[WHAT YOU HAVE TO DO]: In the A6 Avant wheel thread, what size and offset are the A4 rims Harmon33 found?

[EXERCISE PASSAGE]:
*** Begin section ***

# A6 Avant wheel advice needed



## Harmon33 (Mar 26, 2011)

Hey All, I'm new here and I'm looking for some advice
I've got a 2001 A6 Avant (silver) with the stock 16 rims currently.
I'd like to update the wheels with 17" or 18" and here's where I'm looking for some advice.

I live in the midwest and deal with snow in the winter, and I'd like to leave the same wheels on year round. I'm not worried about my rims looking pristine, just want to update the overall look of the car, so I realize the winter could be a little hard on them.

I also drive the car a fair amount for work, almost all highway miles (around 150 miles per day avg).

I was originally looking only at 17" rims, preferably the S4 Avus rims or the A4 Sport 5-spoke rims. But then I saw the pic below with the 18" RS6 rims (I think), how sweet is that?

Anyway, just wondering if 18's are feasible year round or if I should just stick with 17's, any advice or pics of your Avant with different types of rims would be greatly appreciated.
Thanks!


----------



## TeutoniC5 (Apr 2, 2011)

*Re:*

Hey,

I had 18's on my last A6, I typically put the stock 16's on during the winter, however, I did drive the car in about 5 inches (in Northeast PA) and it was, well, not good. The tires were a sporty all season, but a snow tread would only do a bit better, just consider the wheel width with a super low side-wall. In short, I would not recommend an 18 for all year round use. Now, I have a different A6 that I run 17x7.5 all year round, but I use snow treads in the winter and it works out fairly well. If I were you I would consider one of the two following ideas: 17" all year round but with two sets of tires, or, 18" with a nice set of summer tires and then switch to the 16" with a winter tread for the winter. Thats what I did with my Avant. Check out the link to see some pictures of my previous Avant with RS 18's. The Avants look sick with 18's, I think the sedans pull of the 17's a little better. (they don't have that big rear end)

http://s1096.photobucket.com/albums/g324/TeutoniC5/

PS, if you decide to go with 18's all year round, invest in a set of good snow tires, otherwise things will get dicey. 

Cheers


----------



## don_rapheal (Apr 5, 2004)

That's what I am thinking about doing as well. Glad you asked Harmon33.


----------



## Waltbleser (Feb 1, 2011)

I am in the same boat with my 2002 S6. I have the avus 17s but thinking 19 s for summer. Thinking it needs a bit of. Drop as well?


----------



## Harmon33 (Mar 26, 2011)

Well, I decided to go with 17's for year round use. I found a set of A4 rims I'd like to buy, but I was wondering if anyone knows if I will have any problem mounting these to my A6 Avant? Here's what they look like:









They are 17 x 7.5 with a 45 offset.
What do you guys think?


----------



## MikkiJayne (Jan 1, 2007)

They'll fit fine. Thats the same size that came on mine stock :thumbup:


----------

*** End section ***

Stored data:
*** Begin section ***

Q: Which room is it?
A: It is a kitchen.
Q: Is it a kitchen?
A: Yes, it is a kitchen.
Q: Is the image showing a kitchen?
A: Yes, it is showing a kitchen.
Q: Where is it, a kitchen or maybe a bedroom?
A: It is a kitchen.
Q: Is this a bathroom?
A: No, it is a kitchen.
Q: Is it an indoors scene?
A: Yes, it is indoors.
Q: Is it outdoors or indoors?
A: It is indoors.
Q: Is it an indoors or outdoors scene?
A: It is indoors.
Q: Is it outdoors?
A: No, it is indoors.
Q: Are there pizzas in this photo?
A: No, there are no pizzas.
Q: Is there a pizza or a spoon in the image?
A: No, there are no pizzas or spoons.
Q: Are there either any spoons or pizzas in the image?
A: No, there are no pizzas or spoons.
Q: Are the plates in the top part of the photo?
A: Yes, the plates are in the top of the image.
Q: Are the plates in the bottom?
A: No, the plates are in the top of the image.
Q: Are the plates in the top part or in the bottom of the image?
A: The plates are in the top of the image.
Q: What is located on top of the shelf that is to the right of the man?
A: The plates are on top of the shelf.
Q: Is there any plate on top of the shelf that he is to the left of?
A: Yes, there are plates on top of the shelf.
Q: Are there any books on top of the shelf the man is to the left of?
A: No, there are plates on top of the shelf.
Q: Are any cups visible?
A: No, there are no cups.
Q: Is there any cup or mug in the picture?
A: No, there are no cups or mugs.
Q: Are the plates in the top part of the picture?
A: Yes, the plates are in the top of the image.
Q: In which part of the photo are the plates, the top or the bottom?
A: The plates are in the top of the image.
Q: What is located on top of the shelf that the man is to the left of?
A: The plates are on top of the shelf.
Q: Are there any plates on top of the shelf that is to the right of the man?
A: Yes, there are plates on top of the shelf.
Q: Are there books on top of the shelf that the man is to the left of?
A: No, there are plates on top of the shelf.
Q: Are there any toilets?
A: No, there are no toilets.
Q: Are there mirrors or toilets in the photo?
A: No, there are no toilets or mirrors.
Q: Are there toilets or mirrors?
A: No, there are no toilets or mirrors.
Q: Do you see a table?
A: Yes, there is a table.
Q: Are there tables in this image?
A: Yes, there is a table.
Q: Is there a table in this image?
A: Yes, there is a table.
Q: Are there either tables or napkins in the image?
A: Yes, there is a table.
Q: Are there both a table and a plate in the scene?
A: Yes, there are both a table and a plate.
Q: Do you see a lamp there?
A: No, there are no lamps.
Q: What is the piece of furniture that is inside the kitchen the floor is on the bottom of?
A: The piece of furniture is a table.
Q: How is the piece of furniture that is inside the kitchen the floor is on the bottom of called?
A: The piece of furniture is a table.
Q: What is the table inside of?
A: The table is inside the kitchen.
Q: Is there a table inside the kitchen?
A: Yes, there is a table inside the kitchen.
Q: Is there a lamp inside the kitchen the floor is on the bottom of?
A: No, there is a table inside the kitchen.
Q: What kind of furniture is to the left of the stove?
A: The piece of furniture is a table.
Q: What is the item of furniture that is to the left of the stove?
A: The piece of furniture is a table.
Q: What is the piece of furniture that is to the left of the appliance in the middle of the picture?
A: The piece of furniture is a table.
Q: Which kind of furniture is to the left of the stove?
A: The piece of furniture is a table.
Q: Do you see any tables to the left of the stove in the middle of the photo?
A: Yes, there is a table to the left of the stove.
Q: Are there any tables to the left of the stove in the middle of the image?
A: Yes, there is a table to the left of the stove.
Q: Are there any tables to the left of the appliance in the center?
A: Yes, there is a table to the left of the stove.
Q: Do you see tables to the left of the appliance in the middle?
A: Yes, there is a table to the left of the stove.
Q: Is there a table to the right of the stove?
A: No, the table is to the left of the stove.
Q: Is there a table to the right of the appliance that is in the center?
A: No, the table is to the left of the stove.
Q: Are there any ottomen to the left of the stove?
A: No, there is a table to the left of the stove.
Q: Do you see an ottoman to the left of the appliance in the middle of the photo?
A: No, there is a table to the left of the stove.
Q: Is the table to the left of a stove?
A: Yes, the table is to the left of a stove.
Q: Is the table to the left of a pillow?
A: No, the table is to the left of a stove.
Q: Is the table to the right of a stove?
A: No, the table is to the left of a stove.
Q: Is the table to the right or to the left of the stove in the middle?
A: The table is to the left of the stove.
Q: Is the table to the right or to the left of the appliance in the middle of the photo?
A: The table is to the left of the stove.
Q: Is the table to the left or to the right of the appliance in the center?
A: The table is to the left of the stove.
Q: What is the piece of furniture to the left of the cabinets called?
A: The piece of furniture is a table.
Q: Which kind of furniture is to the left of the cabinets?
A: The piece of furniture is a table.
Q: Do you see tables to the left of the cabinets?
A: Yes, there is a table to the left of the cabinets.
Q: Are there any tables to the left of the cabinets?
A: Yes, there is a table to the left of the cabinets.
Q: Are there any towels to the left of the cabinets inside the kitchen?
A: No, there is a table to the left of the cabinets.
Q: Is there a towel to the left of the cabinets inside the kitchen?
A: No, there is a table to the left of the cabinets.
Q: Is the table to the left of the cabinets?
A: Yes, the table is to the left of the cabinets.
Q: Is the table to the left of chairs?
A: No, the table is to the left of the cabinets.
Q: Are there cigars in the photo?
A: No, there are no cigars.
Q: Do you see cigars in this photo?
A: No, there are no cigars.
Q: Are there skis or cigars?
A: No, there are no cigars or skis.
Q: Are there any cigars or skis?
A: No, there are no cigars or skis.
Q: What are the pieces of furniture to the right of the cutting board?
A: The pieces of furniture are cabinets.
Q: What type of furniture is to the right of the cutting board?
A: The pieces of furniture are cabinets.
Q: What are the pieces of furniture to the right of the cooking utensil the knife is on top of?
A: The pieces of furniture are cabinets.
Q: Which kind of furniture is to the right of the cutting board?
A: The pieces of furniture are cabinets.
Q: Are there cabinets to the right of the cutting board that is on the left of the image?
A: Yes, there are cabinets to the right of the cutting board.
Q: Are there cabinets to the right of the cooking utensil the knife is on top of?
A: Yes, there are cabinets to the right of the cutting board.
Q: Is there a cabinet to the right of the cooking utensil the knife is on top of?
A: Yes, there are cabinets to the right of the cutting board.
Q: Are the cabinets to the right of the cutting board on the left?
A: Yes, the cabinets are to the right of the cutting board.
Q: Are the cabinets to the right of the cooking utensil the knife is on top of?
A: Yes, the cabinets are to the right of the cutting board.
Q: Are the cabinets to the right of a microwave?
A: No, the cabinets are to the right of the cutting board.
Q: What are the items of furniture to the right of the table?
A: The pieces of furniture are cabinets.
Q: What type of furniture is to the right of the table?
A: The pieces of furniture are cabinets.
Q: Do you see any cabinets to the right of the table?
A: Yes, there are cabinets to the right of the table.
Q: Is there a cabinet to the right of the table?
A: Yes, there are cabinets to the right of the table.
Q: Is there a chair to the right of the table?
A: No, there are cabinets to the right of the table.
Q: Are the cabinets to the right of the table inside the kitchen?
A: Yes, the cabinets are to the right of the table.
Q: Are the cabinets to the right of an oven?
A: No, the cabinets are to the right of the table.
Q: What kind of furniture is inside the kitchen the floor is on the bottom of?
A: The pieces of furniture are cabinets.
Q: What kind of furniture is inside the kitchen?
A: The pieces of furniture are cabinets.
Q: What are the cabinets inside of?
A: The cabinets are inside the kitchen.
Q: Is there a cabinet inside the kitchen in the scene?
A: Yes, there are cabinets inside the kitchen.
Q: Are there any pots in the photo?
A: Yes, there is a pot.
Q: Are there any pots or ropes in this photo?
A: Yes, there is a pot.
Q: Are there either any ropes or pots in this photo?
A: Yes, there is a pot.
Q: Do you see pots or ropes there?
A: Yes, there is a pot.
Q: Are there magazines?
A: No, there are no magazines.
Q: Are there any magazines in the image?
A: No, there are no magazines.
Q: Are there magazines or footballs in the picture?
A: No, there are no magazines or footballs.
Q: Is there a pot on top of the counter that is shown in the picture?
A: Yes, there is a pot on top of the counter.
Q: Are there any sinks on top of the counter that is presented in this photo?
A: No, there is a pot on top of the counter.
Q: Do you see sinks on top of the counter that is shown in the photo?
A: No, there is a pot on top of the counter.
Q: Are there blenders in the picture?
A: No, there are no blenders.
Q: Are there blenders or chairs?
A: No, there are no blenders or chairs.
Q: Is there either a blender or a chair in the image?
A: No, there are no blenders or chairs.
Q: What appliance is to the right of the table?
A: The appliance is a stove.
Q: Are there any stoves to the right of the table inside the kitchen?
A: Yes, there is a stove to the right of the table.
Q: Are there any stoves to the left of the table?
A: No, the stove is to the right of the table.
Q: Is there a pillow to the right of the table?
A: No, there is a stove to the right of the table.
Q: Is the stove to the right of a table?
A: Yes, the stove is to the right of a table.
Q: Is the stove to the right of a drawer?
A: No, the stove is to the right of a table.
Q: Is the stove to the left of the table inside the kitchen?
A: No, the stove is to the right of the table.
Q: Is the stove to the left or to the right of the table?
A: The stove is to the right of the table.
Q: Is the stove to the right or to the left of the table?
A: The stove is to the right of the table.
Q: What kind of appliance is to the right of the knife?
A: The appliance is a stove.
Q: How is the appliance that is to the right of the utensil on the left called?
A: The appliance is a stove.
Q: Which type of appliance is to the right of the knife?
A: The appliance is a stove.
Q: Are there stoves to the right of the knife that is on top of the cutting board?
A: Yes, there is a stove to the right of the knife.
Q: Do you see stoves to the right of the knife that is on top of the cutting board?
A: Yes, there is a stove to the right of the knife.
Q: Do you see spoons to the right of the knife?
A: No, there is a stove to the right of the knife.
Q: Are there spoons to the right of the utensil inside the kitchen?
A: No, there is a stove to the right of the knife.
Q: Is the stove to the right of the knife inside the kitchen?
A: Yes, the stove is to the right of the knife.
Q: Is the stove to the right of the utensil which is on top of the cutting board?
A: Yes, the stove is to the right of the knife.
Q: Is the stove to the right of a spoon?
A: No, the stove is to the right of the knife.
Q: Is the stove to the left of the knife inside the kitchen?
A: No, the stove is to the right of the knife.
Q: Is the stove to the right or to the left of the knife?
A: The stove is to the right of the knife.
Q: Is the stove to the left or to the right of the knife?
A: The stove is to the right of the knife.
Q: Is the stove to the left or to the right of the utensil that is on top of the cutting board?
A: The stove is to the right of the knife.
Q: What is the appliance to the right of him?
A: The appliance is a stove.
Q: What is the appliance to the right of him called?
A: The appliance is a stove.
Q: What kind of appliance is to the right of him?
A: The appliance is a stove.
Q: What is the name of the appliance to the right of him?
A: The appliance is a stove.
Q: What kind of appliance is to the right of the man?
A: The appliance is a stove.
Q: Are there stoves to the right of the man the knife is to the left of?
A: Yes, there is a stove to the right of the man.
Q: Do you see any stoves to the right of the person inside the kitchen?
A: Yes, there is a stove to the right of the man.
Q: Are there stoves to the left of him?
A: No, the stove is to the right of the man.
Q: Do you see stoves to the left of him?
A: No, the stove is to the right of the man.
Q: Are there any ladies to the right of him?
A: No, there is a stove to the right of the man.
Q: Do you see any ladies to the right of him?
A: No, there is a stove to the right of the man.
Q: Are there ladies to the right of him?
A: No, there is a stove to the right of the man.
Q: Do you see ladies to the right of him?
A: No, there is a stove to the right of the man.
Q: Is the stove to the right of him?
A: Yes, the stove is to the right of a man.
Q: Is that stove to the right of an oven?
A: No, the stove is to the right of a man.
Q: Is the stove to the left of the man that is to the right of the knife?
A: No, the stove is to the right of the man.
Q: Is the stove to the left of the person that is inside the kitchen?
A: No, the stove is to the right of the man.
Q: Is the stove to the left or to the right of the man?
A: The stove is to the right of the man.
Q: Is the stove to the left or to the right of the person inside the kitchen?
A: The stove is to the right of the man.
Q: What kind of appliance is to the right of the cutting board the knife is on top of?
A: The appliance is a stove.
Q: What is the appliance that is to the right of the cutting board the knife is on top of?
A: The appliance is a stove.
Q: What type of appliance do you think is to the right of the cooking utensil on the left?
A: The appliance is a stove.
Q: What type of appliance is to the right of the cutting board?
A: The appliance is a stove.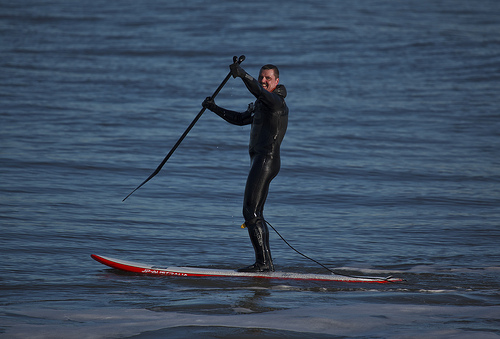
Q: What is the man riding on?
A: A surfboard.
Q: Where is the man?
A: On the water.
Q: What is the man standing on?
A: A surfboard.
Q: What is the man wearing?
A: A black wet suit.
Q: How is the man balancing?
A: With his legs braced apart.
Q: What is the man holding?
A: An oar.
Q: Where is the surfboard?
A: Underneath the man.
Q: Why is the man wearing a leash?
A: So he doesn't lose his board.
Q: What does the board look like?
A: Red, white and long.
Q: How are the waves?
A: Calm and small.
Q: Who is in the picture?
A: A man.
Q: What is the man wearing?
A: A wetsuit.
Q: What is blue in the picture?
A: The water.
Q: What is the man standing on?
A: A surfboard.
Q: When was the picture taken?
A: Afternoon.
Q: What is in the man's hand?
A: A pole.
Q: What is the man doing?
A: Surfing.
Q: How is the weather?
A: Sunny.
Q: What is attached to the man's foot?
A: Cord.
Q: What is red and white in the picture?
A: A surfboard.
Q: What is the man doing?
A: Paddle boarding.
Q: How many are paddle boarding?
A: One.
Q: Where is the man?
A: Ocean.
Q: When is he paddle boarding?
A: Daytime.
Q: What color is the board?
A: Red and white.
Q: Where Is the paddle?
A: On the right side of board.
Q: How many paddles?
A: One.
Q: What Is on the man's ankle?
A: String.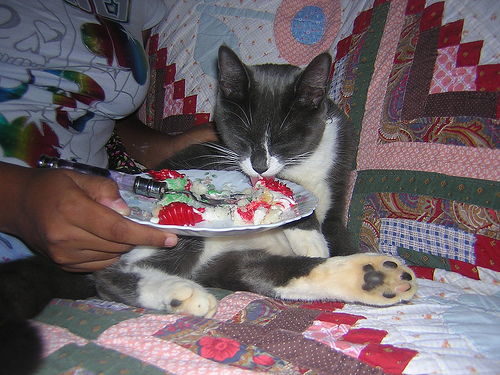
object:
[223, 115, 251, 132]
eye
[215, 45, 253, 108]
ear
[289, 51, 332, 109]
ear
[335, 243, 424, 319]
cat's paw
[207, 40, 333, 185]
head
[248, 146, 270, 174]
nose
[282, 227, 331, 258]
mitten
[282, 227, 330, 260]
front paw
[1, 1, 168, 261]
shirt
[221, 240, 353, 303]
leg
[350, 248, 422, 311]
paw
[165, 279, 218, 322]
paw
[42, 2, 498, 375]
quilt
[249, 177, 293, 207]
icing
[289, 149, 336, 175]
whisker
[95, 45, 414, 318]
cat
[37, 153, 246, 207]
fork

*** End section ***

[TASK RESPONSE]: 17 x 7.5 with a 45 offset.